→ **What is being asked**: Repeat the lines of the material word for word, starting with the first line and ending after the line that contains "order: Sapindales".

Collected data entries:
####################
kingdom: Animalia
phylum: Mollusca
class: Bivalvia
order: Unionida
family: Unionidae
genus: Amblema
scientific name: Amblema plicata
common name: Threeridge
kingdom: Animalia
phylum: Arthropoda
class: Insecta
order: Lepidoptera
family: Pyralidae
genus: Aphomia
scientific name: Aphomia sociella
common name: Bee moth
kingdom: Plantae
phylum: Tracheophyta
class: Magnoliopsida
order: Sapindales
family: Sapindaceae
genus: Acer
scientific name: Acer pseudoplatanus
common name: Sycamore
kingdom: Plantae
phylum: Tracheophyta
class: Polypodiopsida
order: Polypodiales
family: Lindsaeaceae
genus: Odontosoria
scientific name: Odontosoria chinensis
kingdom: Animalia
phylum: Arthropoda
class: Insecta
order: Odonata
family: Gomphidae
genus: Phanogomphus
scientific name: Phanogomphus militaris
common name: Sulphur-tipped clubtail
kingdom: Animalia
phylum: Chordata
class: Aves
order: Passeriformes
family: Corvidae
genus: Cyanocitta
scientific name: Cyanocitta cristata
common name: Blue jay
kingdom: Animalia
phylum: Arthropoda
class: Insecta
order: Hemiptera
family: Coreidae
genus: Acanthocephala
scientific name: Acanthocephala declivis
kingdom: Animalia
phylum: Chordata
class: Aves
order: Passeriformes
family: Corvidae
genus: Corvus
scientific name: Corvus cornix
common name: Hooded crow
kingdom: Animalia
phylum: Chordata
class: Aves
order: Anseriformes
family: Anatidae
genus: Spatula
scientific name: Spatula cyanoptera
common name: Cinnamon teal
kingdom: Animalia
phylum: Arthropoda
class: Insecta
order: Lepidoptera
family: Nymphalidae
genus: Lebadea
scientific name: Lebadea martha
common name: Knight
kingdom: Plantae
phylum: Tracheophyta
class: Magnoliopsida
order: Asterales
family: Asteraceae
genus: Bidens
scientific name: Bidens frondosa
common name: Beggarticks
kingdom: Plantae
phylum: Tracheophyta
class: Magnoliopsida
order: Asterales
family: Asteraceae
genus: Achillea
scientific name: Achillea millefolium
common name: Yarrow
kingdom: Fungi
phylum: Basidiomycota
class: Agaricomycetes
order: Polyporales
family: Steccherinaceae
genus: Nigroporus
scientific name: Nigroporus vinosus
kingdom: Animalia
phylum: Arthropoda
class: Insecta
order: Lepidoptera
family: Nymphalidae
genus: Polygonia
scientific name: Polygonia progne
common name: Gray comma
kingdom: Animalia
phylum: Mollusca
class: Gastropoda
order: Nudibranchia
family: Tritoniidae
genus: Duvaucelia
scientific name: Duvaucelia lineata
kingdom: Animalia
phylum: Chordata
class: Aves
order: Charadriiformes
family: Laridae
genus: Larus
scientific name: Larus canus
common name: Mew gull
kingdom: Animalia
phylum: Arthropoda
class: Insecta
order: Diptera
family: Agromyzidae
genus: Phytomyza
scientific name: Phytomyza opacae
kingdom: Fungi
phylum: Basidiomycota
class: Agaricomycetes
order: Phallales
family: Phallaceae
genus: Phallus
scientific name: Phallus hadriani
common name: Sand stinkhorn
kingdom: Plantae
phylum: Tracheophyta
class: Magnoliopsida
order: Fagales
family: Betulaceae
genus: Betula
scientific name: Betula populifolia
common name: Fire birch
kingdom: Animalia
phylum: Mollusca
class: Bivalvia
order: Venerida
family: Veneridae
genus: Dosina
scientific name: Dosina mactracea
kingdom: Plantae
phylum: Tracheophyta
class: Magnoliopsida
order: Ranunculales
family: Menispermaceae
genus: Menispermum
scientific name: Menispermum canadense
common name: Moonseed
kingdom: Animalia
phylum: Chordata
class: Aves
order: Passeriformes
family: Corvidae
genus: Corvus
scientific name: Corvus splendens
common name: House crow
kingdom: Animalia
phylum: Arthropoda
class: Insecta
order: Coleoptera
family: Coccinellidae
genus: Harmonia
####################
→ **Solution**:
kingdom: Animalia
phylum: Mollusca
class: Bivalvia
order: Unionida
family: Unionidae
genus: Amblema
scientific name: Amblema plicata
common name: Threeridge
kingdom: Animalia
phylum: Arthropoda
class: Insecta
order: Lepidoptera
family: Pyralidae
genus: Aphomia
scientific name: Aphomia sociella
common name: Bee moth
kingdom: Plantae
phylum: Tracheophyta
class: Magnoliopsida
order: Sapindales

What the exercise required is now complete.